California has also outgrown their power grid and their solution was to build a coal power plant in Utah and run power all the way to California; we get all the pollution but don't see a single watt. It's no different than the East Coast benefiting from clean air because they use nuclear power, but when it's time to deal with the byproducts, they ship it into my back yard.
I'm not saying that California hasn't made improvements, I'm saying that they were abusing their access to water at the expense of other states and it took a federal court action to fix it. This is one case where Utah and our neighbors won the round. I bring it up because if it wasn't for the prevalent attitude that Western states are a desolate, empty wasteland it wouldn't have happened in the first place.
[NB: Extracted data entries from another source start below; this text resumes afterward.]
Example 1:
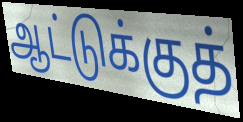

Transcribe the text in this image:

ஆட்டுக்குத்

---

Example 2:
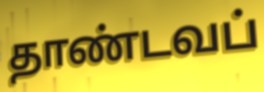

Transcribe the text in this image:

தாண்டவப்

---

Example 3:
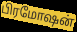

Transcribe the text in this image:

பிரமோஷன்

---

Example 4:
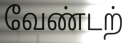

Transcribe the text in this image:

வேண்டற்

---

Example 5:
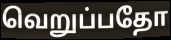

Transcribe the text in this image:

வெறுப்பதோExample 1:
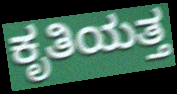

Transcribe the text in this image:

ಕೃತಿಯತ್ತ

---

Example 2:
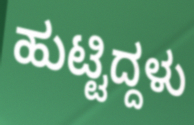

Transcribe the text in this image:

ಹುಟ್ಟಿದ್ದಳು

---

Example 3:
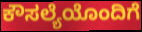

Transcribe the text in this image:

ಕೌಸಲ್ಯೆಯೊಂದಿಗೆ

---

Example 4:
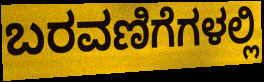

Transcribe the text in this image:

ಬರವಣಿಗೆಗಳಲ್ಲಿ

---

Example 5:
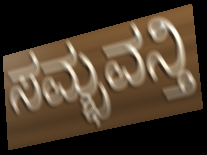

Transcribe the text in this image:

ಸಮ್ಭವನ್ತಿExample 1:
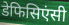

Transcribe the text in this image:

डेफिसिएंसी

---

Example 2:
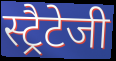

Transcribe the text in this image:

स्ट्रैटेजी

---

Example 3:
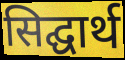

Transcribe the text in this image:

सिद्घार्थ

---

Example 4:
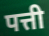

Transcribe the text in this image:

पत्ती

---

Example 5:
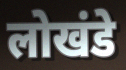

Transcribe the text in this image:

लोखंडे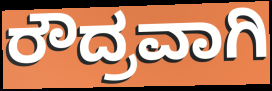
ರೌದ್ರವಾಗಿ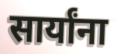
सार्यांनाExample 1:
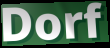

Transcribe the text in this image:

Dorf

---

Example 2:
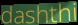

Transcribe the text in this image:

dashthi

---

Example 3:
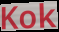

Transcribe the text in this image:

Kok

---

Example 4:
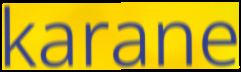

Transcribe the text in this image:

karane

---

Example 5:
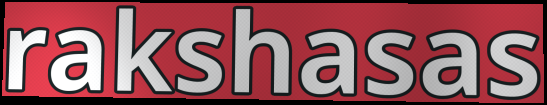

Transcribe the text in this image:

rakshasasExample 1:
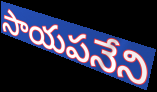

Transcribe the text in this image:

సాయపనేని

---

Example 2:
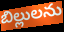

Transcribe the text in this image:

బిల్లులను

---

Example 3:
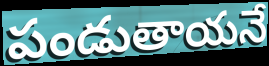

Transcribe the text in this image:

పండుతాయనే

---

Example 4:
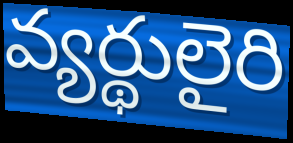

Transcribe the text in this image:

వ్యర్థులైరి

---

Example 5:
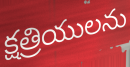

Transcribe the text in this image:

క్షత్రియులను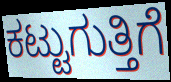
ಕಟ್ಟುಗುತ್ತಿಗೆ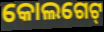
କୋଲଗେଟ୍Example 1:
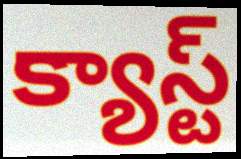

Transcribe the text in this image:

క్యాస్ట్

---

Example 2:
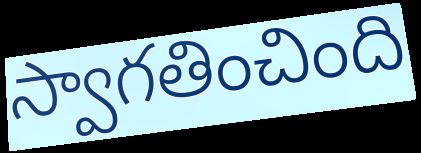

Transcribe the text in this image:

స్వాగతించింది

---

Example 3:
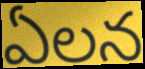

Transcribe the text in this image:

ఏలన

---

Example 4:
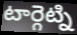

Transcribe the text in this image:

టార్గెట్ని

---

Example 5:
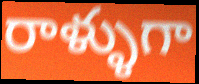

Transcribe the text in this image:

రాళ్ళుగా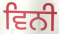
ਵਿਨੀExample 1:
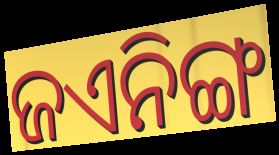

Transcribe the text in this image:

ଜଏନିଙ୍ଗ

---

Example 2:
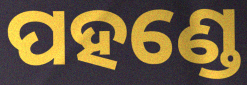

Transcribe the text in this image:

ପହଣ୍ଡେ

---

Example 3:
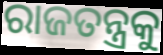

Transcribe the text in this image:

ରାଜତନ୍ତ୍ରକୁ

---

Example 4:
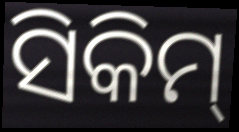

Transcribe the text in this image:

ସିକିମ୍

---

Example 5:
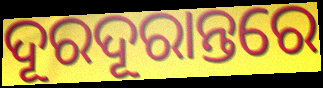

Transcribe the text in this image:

ଦୂରଦୂରାନ୍ତରେ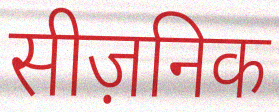
सीज़निक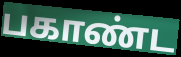
பகாண்ட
The same attitudes that resulted in the confrontation over water is responsible for the radioactive waste being dumped and the building of dirty coal plants without any local benefit. You are arguing about one symptom, but the problem persists.
Um, the stuff going on in my state is being done at the federal level, not the state level, so try again.
It's not that there are more idiots moving in, it's that all the smart people are moving out. Have you seen the highways out of California recently? It's a non-stop caravan of moving vans as people move out in search of work and lower costs of living. It just seems like there are more idiots total because there are more per capita.